Counted With The Dead is a novel that relies heavily on its characters, with Victor in particular being food for thought. Victor, our hapless victim, turned monstrosity, channels the spirit of Mary Shelley’s “Frankenstein,” examining the monster through a modern, blood-splattered lens. However, unlike Shelley’s classic, in which Frankenstein is somewhat of a tragic figure, merely seeking acceptance and understanding, Moravian’s rebirth is both a curse, and a twisted resurrection. Professor Drettmann is driven, not simply by scientific curiosity, but also by a perverse and sadistic power trip- somewhat like a snotty child who fries ants using a magnifying glass. The transformation he conducts fuels some interesting commentary- violence is dehumanising, and inevitably cyclical. In a world in which every character is marred by their own grim history, Victor’s metamorphosis is a reminder that the line between man and monster is a blurred one.

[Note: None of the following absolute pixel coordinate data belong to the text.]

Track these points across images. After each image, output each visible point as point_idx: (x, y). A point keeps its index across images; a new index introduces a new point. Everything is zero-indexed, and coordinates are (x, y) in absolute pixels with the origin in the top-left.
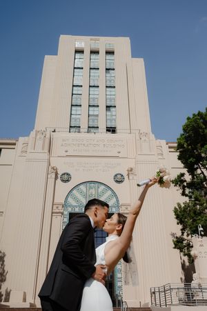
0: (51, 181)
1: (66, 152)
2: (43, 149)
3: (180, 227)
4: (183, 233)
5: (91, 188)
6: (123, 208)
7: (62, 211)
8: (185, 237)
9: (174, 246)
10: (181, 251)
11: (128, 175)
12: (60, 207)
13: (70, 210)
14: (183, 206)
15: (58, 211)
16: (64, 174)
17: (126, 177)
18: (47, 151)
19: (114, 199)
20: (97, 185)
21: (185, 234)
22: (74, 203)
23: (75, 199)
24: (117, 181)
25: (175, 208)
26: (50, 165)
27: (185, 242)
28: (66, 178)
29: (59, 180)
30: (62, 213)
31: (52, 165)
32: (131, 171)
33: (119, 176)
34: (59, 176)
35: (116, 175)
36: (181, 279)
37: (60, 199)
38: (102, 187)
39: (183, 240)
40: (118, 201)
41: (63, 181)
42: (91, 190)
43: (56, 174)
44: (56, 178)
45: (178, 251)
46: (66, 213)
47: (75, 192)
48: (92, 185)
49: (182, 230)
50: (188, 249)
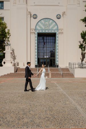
0: (29, 18)
1: (34, 3)
2: (24, 2)
3: (83, 40)
4: (83, 43)
5: (46, 21)
6: (60, 30)
7: (34, 32)
8: (84, 44)
9: (79, 47)
10: (82, 49)
11: (63, 15)
12: (34, 30)
13: (38, 31)
14: (85, 32)
15: (33, 32)
16: (34, 15)
18: (25, 3)
19: (56, 27)
20: (49, 20)
21: (84, 43)
22: (39, 29)
23: (40, 26)
24: (58, 18)
25: (81, 33)
26: (27, 11)
27: (83, 46)
29: (32, 18)
30: (35, 33)
31: (29, 11)
32: (64, 13)
33: (59, 16)
34: (32, 16)
35: (57, 15)
36: (81, 58)
37: (33, 27)
38: (51, 21)
39: (83, 45)
40: (58, 27)
41: (34, 18)
42: (46, 22)
43: (31, 15)
44: (31, 17)
45: (81, 49)
46: (36, 33)
47: (39, 23)
48: (47, 20)
49: (83, 41)
50: (84, 49)
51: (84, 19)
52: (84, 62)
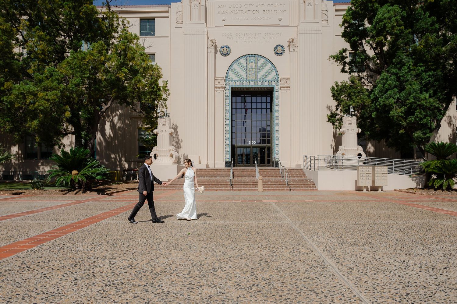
0: (211, 55)
1: (224, 20)
2: (200, 19)
3: (336, 103)
4: (337, 109)
5: (250, 61)
6: (283, 82)
7: (224, 86)
8: (338, 112)
9: (327, 120)
10: (333, 124)
11: (289, 46)
12: (222, 82)
13: (231, 84)
14: (340, 84)
15: (220, 86)
16: (223, 47)
17: (287, 49)
18: (203, 21)
19: (274, 73)
20: (256, 57)
21: (339, 110)
22: (235, 78)
23: (236, 73)
24: (277, 54)
25: (333, 88)
26: (208, 38)
27: (338, 117)
28: (226, 51)
29: (218, 54)
30: (224, 88)
31: (211, 38)
32: (292, 42)
33: (279, 48)
34: (218, 49)
35: (276, 47)
36: (331, 145)
37: (221, 74)
38: (262, 60)
39: (336, 115)
40: (277, 74)
41: (222, 54)
42: (251, 64)
43: (216, 47)
44: (216, 51)
45: (331, 124)
46: (228, 87)
47: (235, 66)
48: (252, 58)
49: (336, 106)
50: (339, 123)
51: (337, 56)
52: (339, 154)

The pacing is sublime, and both the Detroit mobster passages, and twisted cyber experiments read well individually. That being said, I found toward the start of the novel that the two didn’t really seem to gel, or compliment one another- it felt like O’Keefe was trying to mix oil and water. Despite this brief clash, both the gritty, character-driven chapters, in which Jack smokes a bunch of weed and listens to his brother lament, and the body-horror-heavy Frankenstinian experiment passages are incredibly enjoyable in their own right. After a few awkward first steps the novel finds its rhythm, the initial discord fades, waltzing straight into a visceral, chaotic, bloodbath of a finale.
In this “Sin City,” x Cronenberg’s “The Fly,” mash-up, Peter O’Keefe delivers something as disturbing as it is entertaining. Whilst it may stumble at first, once it hits its stride, it’s an electrifying, darkly humorous tour-de-force. A rich and grotesque tapestry of the macabre and absurd that examines the underbelly of humanity and beyond, “Counted With The Dead,” is a novel that readers need to find.